As we discussed earlier, the second part of the RAG use case, sending instructions to LLM, is similar to non-RAG patterns. Developers should pay special attention to token limits because retrieved content will be added to the prompt. If the token limit is exceeded on input, then the model will not be able to generate output. This check will need to be implemented as "custom code" in your LLM applications.
WML API does return errors if token size is exceeded.
RAG on documents with LangChain and ChromaDB
To run the lab for this section we will start by logging into the watsonx platform; after navigating to the watsonx home page here, we will want to open the Notebook editor that we can use to run the notebook associated with this lab.
If you don't know how to acccess watsonx.ai or are unsure how to open to the notebook editor, follow this reference link which will walk you through the process for accessing watsonx.ai and opening the Jupyter notebook editor.
Use the following values for this lab:
- Name:
{uniqueid}-rag-chromadb
- Notebook URL:
https://raw.githubusercontent.com/ibm-build-lab/VAD-VAR-Workshop/main/content/labs/Watsonx/WatsonxAI/files/204/use_case_rag.ipynb
After your notebook is launched and created, you can follow along and run through each cell of the notebook to complete the lab.
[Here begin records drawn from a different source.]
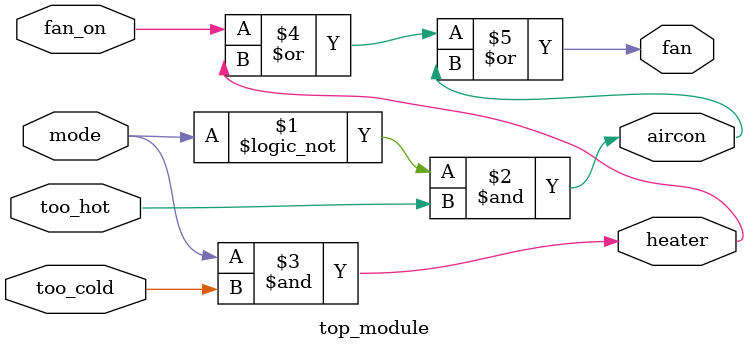
<source format=v>
module top_module (
    input too_cold,
    input too_hot,
    input mode,
    input fan_on,
    output heater,
    output aircon,
    output fan
); 
  
  assign aircon = !mode & too_hot;
  assign heater = mode & too_cold;
  assign fan = fan_on | heater | aircon;

endmodule


</source>
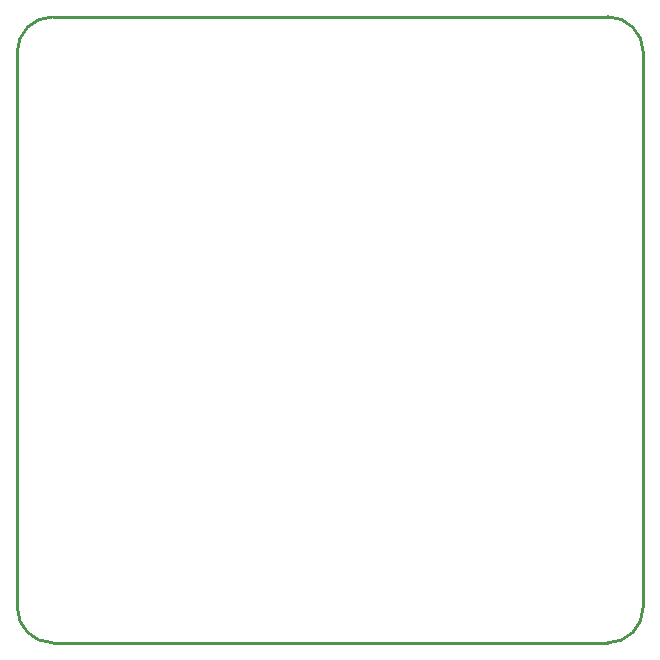
<source format=gm1>
G04 #@! TF.GenerationSoftware,KiCad,Pcbnew,(6.0.0)*
G04 #@! TF.CreationDate,2022-02-11T23:35:21-05:00*
G04 #@! TF.ProjectId,FalconRear,46616c63-6f6e-4526-9561-722e6b696361,1A*
G04 #@! TF.SameCoordinates,Original*
G04 #@! TF.FileFunction,Profile,NP*
%FSLAX46Y46*%
G04 Gerber Fmt 4.6, Leading zero omitted, Abs format (unit mm)*
G04 Created by KiCad (PCBNEW (6.0.0)) date 2022-02-11 23:35:21*
%MOMM*%
%LPD*%
G01*
G04 APERTURE LIST*
G04 #@! TA.AperFunction,Profile*
%ADD10C,0.250000*%
G04 #@! TD*
G04 APERTURE END LIST*
D10*
X168500000Y-69500000D02*
X121500000Y-69500000D01*
X171500000Y-72500000D02*
X171500000Y-119500000D01*
X118500000Y-119500000D02*
G75*
G03*
X121500000Y-122500000I2999998J-2D01*
G01*
X121500000Y-122500000D02*
X168500000Y-122500000D01*
X121500000Y-69500000D02*
G75*
G03*
X118500000Y-72500000I1J-3000001D01*
G01*
X171500000Y-72500000D02*
G75*
G03*
X168500000Y-69500000I-3000001J-1D01*
G01*
X118500000Y-72500000D02*
X118500000Y-119500000D01*
X168500000Y-122500000D02*
G75*
G03*
X171500000Y-119500000I2J2999998D01*
G01*
M02*

</source>
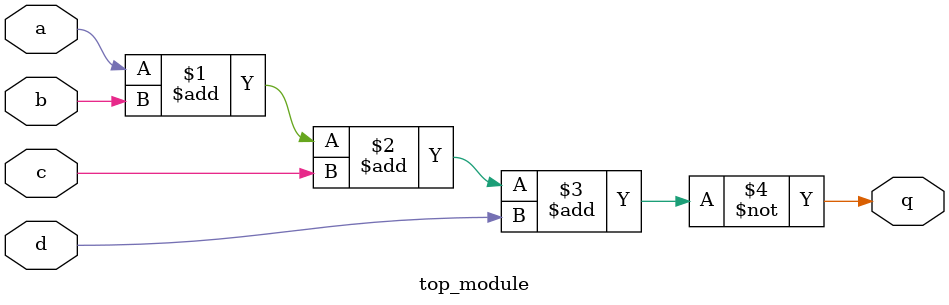
<source format=v>
module top_module (
    input a,
    input b,
    input c,
    input d,
    output q );//

    assign q = ~(a + b + c + d); // Fix me

endmodule

</source>
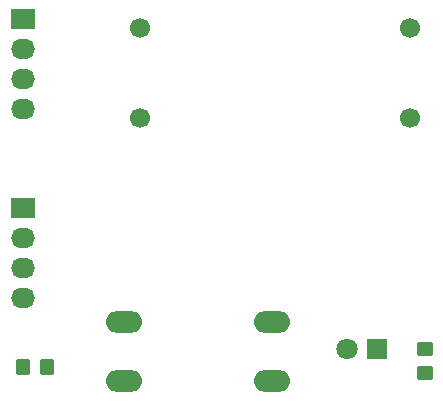
<source format=gbr>
%TF.GenerationSoftware,KiCad,Pcbnew,7.0.9*%
%TF.CreationDate,2024-02-19T15:29:43-08:00*%
%TF.ProjectId,display_rasp,64697370-6c61-4795-9f72-6173702e6b69,rev?*%
%TF.SameCoordinates,Original*%
%TF.FileFunction,Soldermask,Top*%
%TF.FilePolarity,Negative*%
%FSLAX46Y46*%
G04 Gerber Fmt 4.6, Leading zero omitted, Abs format (unit mm)*
G04 Created by KiCad (PCBNEW 7.0.9) date 2024-02-19 15:29:43*
%MOMM*%
%LPD*%
G01*
G04 APERTURE LIST*
G04 Aperture macros list*
%AMRoundRect*
0 Rectangle with rounded corners*
0 $1 Rounding radius*
0 $2 $3 $4 $5 $6 $7 $8 $9 X,Y pos of 4 corners*
0 Add a 4 corners polygon primitive as box body*
4,1,4,$2,$3,$4,$5,$6,$7,$8,$9,$2,$3,0*
0 Add four circle primitives for the rounded corners*
1,1,$1+$1,$2,$3*
1,1,$1+$1,$4,$5*
1,1,$1+$1,$6,$7*
1,1,$1+$1,$8,$9*
0 Add four rect primitives between the rounded corners*
20,1,$1+$1,$2,$3,$4,$5,0*
20,1,$1+$1,$4,$5,$6,$7,0*
20,1,$1+$1,$6,$7,$8,$9,0*
20,1,$1+$1,$8,$9,$2,$3,0*%
G04 Aperture macros list end*
%ADD10RoundRect,0.250000X-0.450000X0.350000X-0.450000X-0.350000X0.450000X-0.350000X0.450000X0.350000X0*%
%ADD11C,1.700000*%
%ADD12O,3.048000X1.850000*%
%ADD13R,1.800000X1.800000*%
%ADD14C,1.800000*%
%ADD15RoundRect,0.250000X-0.350000X-0.450000X0.350000X-0.450000X0.350000X0.450000X-0.350000X0.450000X0*%
%ADD16R,2.030000X1.730000*%
%ADD17O,2.030000X1.730000*%
G04 APERTURE END LIST*
D10*
%TO.C,R1*%
X151638000Y-120396000D03*
X151638000Y-122396000D03*
%TD*%
D11*
%TO.C,M1*%
X150368000Y-93218000D03*
X150368000Y-100838000D03*
X127508000Y-100838000D03*
X127508000Y-93218000D03*
%TD*%
D12*
%TO.C,SW1*%
X126184000Y-118110000D03*
X138684000Y-118110000D03*
X126184000Y-123110000D03*
X138684000Y-123110000D03*
%TD*%
D13*
%TO.C,D1*%
X147574000Y-120396000D03*
D14*
X145034000Y-120396000D03*
%TD*%
D15*
%TO.C,R2*%
X117634000Y-121920000D03*
X119634000Y-121920000D03*
%TD*%
D16*
%TO.C,J1*%
X117602000Y-92456000D03*
D17*
X117602000Y-94996000D03*
X117602000Y-97536000D03*
X117602000Y-100076000D03*
%TD*%
D16*
%TO.C,J2*%
X117602000Y-108458000D03*
D17*
X117602000Y-110998000D03*
X117602000Y-113538000D03*
X117602000Y-116078000D03*
%TD*%
M02*

</source>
The notebook contains comments explaining what code in each cell does as well as any necessary input that you might need to provide to successfully run a cell.
Good luck!
RAG using a website (optional)
This notebook is very similar to the last one. However, unlike the previous instead of sourcing the content from a given file you will instead implement a web scraper that allows a question to be answered about a given webpage.
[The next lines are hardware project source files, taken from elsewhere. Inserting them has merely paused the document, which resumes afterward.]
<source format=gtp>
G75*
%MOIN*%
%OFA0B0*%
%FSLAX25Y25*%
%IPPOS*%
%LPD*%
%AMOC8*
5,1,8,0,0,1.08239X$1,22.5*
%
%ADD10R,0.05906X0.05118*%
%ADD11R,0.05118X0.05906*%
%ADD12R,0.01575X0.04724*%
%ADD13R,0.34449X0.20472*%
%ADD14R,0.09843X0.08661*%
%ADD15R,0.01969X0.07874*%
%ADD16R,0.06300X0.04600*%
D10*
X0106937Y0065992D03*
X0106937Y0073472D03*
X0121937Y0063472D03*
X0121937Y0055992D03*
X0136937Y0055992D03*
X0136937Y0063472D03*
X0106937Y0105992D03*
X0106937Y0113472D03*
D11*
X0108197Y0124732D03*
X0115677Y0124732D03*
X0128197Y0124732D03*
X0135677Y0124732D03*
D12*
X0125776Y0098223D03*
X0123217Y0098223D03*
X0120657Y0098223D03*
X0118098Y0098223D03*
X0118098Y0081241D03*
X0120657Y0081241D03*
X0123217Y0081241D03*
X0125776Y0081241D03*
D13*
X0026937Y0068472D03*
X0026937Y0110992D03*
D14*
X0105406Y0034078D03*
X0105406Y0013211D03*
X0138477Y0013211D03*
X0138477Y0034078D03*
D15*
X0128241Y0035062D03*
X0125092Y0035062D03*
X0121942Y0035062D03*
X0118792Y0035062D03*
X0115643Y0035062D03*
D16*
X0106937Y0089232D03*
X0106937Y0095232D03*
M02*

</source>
This notebook can be run within the watsonx platform; after navigating to the watsonx home page here, we will want to open the Notebook editor that we can use to run the notebook associated with this lab.
If you don't know how to acccess watsonx.ai or are unsure how to open to the notebook editor, follow this reference link which will walk you through the process for accessing watsonx.ai and opening the Jupyter notebook editor.
Use the following values for this lab:
- Name:
uniqueid-rag-web-chromadb
- Notebook URL:
https://raw.githubusercontent.com/ibm-build-lab/VAD-VAR-Workshop/main/content/labs/Watsonx/WatsonxAI/files/204/use_case_rag_web.ipynb
After your notebook is launched and created, you can follow along and run through each cell of the notebook to complete the lab. The notebook contains comments explaining what code in each cell does as well as any necessary input that you might need to provide to successfully run a cell.